キャピタン(英語版)からおよそ7マイル北東に位置するフォート・スタントンは西部開拓時代に設置された古い陸軍基地で、第二次世界大戦勃発後はドイツ人・日本人用の収容所が設置されていた。脱走した4人を含むドイツ人収容者の大多数は、1939年12月19日にバージニア州沖400マイルの地点で自沈した遠洋定期船SSコロンブス(英語版)の乗組員だった。フォート・スタントンの収容所は元々SSコロンブスの乗員400人を収容するために設置されたもので、戦時中のアメリカにおいて初めて設置された民間人用収容所でもあった。警備を担当していたのは陸軍ではなく国境警備隊(英語版)だった。フォート・スタントンがドイツ人収容所に選ばれたのは、基地内にかつて市民保全部隊用に建設された建物が残されており、収容所への転換が容易と思われたことのほか、病院が近かったこと、付近に親ナチ的運動が一切存在しない孤立した地域であることなどによる[2][3]。
━━━━━━━━━━━━━━━━
# [作業指示]
フォート・スタントンの収容所についての文章を、最後の文の後から書き継いでください。

# [与えられたデータ]
━━━━━━━━━━━━━━━━
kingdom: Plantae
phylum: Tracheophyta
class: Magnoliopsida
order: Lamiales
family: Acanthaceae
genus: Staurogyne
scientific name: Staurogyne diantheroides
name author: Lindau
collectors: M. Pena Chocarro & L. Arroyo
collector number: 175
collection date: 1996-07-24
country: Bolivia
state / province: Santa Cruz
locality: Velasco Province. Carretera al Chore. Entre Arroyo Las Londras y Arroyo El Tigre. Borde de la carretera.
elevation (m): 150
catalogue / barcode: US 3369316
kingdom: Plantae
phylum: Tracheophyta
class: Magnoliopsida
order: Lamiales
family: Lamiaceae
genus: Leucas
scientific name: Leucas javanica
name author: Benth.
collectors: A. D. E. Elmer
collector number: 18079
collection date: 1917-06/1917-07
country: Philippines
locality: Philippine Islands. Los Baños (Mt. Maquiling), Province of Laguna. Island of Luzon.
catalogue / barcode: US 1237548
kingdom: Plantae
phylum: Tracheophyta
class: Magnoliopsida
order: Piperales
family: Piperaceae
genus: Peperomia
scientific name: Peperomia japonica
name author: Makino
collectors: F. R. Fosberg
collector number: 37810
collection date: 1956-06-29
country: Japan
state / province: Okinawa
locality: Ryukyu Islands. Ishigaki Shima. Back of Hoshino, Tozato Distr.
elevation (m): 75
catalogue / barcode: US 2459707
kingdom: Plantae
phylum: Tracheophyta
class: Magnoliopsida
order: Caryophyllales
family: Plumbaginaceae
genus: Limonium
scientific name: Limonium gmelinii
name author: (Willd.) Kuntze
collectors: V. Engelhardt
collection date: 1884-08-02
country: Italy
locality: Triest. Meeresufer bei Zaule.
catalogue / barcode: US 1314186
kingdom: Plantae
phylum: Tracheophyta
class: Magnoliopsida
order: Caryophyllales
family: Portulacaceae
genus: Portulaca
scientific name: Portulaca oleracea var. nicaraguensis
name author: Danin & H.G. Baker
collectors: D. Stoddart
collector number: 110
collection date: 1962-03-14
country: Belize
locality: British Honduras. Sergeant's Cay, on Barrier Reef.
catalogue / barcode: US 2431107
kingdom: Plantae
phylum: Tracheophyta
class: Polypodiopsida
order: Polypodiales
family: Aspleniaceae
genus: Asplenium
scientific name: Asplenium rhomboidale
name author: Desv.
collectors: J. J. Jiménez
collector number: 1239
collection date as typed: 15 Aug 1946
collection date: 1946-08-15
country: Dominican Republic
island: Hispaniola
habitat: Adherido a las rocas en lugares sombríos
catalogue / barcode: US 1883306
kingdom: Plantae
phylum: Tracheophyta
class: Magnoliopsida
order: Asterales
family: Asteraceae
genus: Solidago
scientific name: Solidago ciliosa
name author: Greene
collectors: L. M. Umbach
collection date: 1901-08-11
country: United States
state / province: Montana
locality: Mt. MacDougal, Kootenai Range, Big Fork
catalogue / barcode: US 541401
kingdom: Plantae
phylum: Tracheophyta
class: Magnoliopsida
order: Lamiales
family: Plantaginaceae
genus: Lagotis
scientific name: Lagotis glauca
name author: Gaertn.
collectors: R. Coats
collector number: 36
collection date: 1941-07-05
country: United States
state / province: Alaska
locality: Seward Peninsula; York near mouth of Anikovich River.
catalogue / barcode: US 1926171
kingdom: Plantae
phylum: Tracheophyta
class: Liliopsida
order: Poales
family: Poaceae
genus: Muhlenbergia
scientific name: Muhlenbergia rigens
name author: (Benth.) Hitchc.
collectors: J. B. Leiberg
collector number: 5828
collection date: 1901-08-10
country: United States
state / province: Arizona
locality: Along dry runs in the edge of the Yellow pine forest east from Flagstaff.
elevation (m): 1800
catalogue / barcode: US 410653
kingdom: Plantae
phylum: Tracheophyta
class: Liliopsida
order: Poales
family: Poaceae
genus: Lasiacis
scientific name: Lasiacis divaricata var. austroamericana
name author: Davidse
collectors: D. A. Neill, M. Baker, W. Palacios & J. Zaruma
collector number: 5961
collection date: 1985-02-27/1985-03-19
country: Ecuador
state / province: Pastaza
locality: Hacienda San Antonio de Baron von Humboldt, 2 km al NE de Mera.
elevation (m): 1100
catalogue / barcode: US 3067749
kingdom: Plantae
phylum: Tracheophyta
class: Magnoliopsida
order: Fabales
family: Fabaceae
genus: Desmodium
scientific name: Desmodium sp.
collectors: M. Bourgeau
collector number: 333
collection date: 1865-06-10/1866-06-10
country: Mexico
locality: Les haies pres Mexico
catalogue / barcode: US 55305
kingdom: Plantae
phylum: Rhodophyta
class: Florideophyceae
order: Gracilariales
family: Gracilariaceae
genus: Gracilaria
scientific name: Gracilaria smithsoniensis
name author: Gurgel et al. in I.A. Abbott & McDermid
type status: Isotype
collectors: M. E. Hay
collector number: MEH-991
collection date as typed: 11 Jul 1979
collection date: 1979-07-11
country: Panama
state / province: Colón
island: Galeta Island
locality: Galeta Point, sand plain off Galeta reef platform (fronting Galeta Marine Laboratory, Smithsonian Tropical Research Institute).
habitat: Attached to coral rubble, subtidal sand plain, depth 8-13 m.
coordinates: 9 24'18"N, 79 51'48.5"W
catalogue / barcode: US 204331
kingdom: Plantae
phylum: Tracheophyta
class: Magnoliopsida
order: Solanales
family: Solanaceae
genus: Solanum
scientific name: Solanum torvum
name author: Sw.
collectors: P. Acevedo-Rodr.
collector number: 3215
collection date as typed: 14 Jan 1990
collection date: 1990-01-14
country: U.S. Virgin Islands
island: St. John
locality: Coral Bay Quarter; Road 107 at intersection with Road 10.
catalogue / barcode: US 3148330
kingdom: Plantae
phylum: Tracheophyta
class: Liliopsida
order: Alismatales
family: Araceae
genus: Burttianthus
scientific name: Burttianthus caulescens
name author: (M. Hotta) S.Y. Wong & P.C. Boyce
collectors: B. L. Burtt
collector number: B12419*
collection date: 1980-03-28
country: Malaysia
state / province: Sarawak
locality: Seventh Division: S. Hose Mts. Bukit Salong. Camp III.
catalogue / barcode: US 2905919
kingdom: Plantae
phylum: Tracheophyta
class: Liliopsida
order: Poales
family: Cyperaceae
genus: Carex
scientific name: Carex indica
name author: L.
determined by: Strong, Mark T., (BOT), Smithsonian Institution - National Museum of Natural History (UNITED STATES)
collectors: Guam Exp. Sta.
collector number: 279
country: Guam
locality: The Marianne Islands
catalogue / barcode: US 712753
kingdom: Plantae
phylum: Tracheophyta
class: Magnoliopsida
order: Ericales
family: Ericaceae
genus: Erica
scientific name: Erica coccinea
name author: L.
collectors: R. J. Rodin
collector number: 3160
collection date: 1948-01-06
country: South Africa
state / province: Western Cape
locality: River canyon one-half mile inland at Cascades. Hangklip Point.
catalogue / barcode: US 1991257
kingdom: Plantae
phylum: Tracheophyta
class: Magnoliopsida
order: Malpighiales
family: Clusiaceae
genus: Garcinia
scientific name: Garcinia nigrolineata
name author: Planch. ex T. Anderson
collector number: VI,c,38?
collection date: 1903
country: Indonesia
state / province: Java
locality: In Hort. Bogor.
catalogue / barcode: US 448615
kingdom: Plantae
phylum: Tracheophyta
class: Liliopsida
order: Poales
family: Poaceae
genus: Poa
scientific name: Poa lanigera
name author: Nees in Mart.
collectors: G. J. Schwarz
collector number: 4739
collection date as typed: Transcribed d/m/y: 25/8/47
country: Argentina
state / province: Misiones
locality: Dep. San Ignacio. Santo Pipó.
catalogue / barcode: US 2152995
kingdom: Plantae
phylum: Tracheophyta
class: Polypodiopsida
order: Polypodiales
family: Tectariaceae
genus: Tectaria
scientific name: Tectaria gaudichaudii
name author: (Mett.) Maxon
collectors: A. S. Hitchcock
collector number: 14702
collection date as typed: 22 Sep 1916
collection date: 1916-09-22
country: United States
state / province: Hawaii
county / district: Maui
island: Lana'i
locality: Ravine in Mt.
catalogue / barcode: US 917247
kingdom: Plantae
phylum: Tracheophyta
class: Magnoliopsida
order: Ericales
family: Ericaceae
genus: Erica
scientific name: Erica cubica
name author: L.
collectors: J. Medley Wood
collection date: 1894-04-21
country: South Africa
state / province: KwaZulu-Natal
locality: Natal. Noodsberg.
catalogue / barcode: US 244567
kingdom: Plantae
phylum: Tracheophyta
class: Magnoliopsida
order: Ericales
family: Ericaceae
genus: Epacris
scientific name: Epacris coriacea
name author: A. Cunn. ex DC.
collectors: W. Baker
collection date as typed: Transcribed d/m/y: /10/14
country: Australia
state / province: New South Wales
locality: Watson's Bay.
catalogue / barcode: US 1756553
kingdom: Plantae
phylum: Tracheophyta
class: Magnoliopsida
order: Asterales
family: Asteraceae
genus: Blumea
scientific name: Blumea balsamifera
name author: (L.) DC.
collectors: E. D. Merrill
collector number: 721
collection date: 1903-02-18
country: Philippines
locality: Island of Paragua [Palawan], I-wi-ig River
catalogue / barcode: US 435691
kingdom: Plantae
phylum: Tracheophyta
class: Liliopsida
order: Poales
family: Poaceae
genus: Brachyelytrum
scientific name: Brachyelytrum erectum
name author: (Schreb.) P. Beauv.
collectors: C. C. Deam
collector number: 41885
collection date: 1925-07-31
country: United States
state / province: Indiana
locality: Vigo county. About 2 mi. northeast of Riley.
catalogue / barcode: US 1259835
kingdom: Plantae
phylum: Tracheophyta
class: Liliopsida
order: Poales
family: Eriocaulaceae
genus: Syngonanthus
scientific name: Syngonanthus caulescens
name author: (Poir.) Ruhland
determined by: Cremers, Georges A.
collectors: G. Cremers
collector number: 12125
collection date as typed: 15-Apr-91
━━━━━━━━━━━━━━━━
# [解答]
1941年1月、最初のドイツ人収容者がフォート・スタントンに到着した。この時点で収容所は設営途中だったため、ドイツ人らは最初の仕事として宿舎の建設を行った。最終的に宿舎4つ、台所、食堂、洗濯室、便所、浴場、売店、士官宿舎、診療所がドイツ人たちの手で設置された。そのほかに農場やレクレーションホール、地元住民との「ミニ・オリンピック」も開かれたスイミングプールなども設置されていた[2][3]。
当初、収容所の環境は刑務所よりも小さな町に近かった。アメリカとドイツが戦争状態になかったため、ドイツ人収容者らは多くの自由が認められていた。しかし、1941年12月9日に総統アドルフ・ヒトラーが対米宣戦布告を行った後、それまで許可されていたキャピタンへの外出やハイキングなどが禁止された。ドイツ人収容者らの扱いは「遭難した船員」から「敵性外国人」へと切り替わり、帰国するには終戦を待たなければならなくなった。監視塔や鉄条網なども新たに設置された[2]。